Onlarca şık insan vardı. Kadınlar birbiriyle yarış içerisindeydi. Erkekler kim daha beyefendi yarışı içindeydi. Herkesin içinde bir gerginlik vardı. Bende de öyle. Bu kolyeyi yıllardır almak için bekliyor, şimdi şans yüzüme gülerken almadan çıkamazdım buradan. Bu iş bugün bitecekti.

"Açık arttırma başlıyor!"

Herkes sessizleşti, pusuya çekildi ve kendine çeki düzen verdi. Dikkatler sahnedeydi. Örtü, sahnenin ortasında duran kürsünden kalktı ve kolye meydana çıktı. Gözlerim parlamıştı. Işıl ışıl inciler ve elmaslar parlıyordu. Üzerimdeki elbiseye fazlasıyla yakışırdı.

Açık arttırma on dört bin sekiz yüz on dört dolardan başladı. Son anı bekleyecektim. Arttırmalar zamanla düşecekti. Buradaki birçok insan belli paraya sahipti, fazla yükselemezlerdi.

Arttırmalar tam da tahmin ettiğim gibi zamanla düşmeye başladı. Zaten çok da artmamıştı, umduğumdan azdı doğrusu. Fazlasını beklemiştim ben. Şimdi el kaldırma vaktiydi.

"17! Numara 17!"

Bendim. Numara 17'ydim ben. Herkes suskundu. Yaklaşık otuz saniye boyunca kimseden çıt çıkmadı ama göz ucuyla sağ sola bakındığımda kendi aralarında konuşanlar gördüm. Olası bir durumdu. Bu biraz benim bir taraflarımı kaldırıyordu; tek benim değil, Ozan'ın da.

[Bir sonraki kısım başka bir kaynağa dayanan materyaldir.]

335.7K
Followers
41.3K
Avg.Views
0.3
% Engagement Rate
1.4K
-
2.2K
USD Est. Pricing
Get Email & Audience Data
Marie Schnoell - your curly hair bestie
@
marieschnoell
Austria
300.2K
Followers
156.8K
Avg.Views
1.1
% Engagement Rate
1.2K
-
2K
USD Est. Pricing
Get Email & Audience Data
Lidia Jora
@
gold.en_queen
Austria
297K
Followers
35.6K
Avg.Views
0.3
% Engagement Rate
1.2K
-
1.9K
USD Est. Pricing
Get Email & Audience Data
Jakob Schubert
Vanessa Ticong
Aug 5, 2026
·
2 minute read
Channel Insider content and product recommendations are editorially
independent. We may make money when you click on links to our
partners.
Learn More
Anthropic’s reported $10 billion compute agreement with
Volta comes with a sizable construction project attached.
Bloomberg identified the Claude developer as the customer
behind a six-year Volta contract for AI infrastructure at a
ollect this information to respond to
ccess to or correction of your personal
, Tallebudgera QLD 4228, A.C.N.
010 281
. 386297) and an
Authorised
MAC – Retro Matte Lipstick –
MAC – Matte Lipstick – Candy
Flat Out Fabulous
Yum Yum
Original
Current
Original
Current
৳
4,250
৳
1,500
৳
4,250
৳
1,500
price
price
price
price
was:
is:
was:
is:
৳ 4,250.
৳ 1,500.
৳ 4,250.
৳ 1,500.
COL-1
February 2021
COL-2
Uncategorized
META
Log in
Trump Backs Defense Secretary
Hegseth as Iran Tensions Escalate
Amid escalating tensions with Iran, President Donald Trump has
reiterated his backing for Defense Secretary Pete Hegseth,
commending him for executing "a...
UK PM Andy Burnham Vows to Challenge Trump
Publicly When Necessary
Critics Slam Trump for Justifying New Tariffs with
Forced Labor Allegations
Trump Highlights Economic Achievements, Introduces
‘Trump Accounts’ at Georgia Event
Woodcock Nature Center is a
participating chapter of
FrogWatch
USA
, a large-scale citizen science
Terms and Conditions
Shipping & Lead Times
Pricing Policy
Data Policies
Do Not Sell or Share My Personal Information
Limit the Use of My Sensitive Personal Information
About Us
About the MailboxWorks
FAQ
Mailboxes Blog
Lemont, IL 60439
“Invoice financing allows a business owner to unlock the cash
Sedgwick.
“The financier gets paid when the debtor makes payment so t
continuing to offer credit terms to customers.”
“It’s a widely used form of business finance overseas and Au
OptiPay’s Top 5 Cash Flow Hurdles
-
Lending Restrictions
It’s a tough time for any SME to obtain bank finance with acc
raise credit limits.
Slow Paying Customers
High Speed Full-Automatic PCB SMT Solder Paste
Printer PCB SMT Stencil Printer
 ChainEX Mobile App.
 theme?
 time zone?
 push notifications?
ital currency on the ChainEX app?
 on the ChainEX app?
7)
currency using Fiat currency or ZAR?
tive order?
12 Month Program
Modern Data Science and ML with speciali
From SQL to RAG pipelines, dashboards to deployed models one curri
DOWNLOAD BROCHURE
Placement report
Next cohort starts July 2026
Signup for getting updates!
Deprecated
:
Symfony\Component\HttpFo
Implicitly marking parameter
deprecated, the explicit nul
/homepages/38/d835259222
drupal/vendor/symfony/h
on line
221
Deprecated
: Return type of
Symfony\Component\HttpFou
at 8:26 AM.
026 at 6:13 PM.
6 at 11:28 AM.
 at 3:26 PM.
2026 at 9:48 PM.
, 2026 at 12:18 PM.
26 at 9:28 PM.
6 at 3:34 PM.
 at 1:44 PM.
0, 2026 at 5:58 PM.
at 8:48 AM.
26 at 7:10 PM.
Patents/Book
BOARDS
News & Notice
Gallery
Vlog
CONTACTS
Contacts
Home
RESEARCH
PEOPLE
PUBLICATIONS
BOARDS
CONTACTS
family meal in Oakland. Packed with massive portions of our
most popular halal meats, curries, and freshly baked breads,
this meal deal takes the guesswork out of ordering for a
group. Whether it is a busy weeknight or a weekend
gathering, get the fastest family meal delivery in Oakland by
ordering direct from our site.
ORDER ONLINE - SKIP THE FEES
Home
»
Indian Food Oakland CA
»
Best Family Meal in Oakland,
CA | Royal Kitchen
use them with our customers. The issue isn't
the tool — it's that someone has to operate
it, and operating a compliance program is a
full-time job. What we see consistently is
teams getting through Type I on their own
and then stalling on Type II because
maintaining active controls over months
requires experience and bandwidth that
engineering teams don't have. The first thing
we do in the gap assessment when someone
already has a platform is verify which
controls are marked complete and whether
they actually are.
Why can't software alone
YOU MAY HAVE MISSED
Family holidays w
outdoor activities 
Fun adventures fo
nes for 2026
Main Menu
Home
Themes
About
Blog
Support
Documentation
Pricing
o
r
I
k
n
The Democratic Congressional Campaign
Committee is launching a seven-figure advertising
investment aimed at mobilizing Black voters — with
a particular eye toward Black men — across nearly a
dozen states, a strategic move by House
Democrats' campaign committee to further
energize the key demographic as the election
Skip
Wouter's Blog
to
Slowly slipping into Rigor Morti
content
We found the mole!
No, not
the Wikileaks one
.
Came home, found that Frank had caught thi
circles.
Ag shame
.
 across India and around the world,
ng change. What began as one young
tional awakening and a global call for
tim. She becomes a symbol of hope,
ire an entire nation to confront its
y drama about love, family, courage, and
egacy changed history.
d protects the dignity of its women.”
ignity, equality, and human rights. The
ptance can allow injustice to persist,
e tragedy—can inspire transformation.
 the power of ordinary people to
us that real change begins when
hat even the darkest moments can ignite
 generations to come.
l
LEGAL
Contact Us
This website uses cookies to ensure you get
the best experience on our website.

Ozan, parasına çok güvenen bir adamdı. Onu asla kaybedeceğini düşünmezdi bile. Hayatında en çok değer verdiği şey parasıydı. Ben bile değildim. On senelik birlikteliğimiz onun için çok değerli değildi bana kalırsa. Ne varsa, para para ve para.

Sağıma bakındığımda, Ozan'ın pis gülüşüne şahit oldum. Bu kolyenin benim olacağından tek emin olan ben değildim belli ki. Ki, Ozan için bu pek de emin olunmayacak bir durum değildi. Parayla her şeyi satın alınabileceğinden emindi; sağlığı bile.

"Satıyorum, saaa-" derken bir el havalandı. Ummadığım bir durumdu bu. Ozanla ikimiz şaşkın bir şekilde birbirimize baktık. Nevrim dönmüştü. Hiç durmadan yeniden elimi kaldırdım.

"İki trilyon!"

Küfürler savuruyordum içimden. Şu an savaştığım bir kadın değil, küstah bir adamdı. Üstelik dışarıdan gördüğüm kadarıyla onun gibi bir adam bu kolyeyi takmazdı. O oldukça ağır abi duruyordu. Ne yapacaksın kolyeyi, bıraksana bana işte. Sessizliğimi koruyarak yeniden el kaldırdım. O da kaldırdı. Durmuyordu.

"Çıkma artık," dedi yanımdaki adam. Korkuyordu. Ozan'ı ilk defa korkar vaziyette görüyordum. Parasını kaybetmekten korkuyordu. Parasının biteceğinden değil, ona göre olan bu gereksiz harcamadan korkuyordu. "Aden!" Sesi uyarır haldeydi.

Durmadım ve elimi yeniden kaldırdım. Yarışan tek ikimizdik. Ben saniyeleri deviriyordum elimi kaldırmak için, o ise dan diye kaldırıyordu elindeki 7 numaralı kartonu. Biraz korksaydı bari insan, parasının biteceğinden.

"Beş trilyon."

Pes etmiştim. Yapacak hiçbir şeyim yoktu. Sinirliydim. Hayatı boyunca asla kullanmayacağı o kolyeyi alan adama sinirliydim. Küstahın tekiydi. Bitmek bilmeyen bir paraya sahip olduğu belliydi. Onu zarara sokmamıştım. Ben artırdıkça o da arttıracaktı. Kendimi kandıramazdım.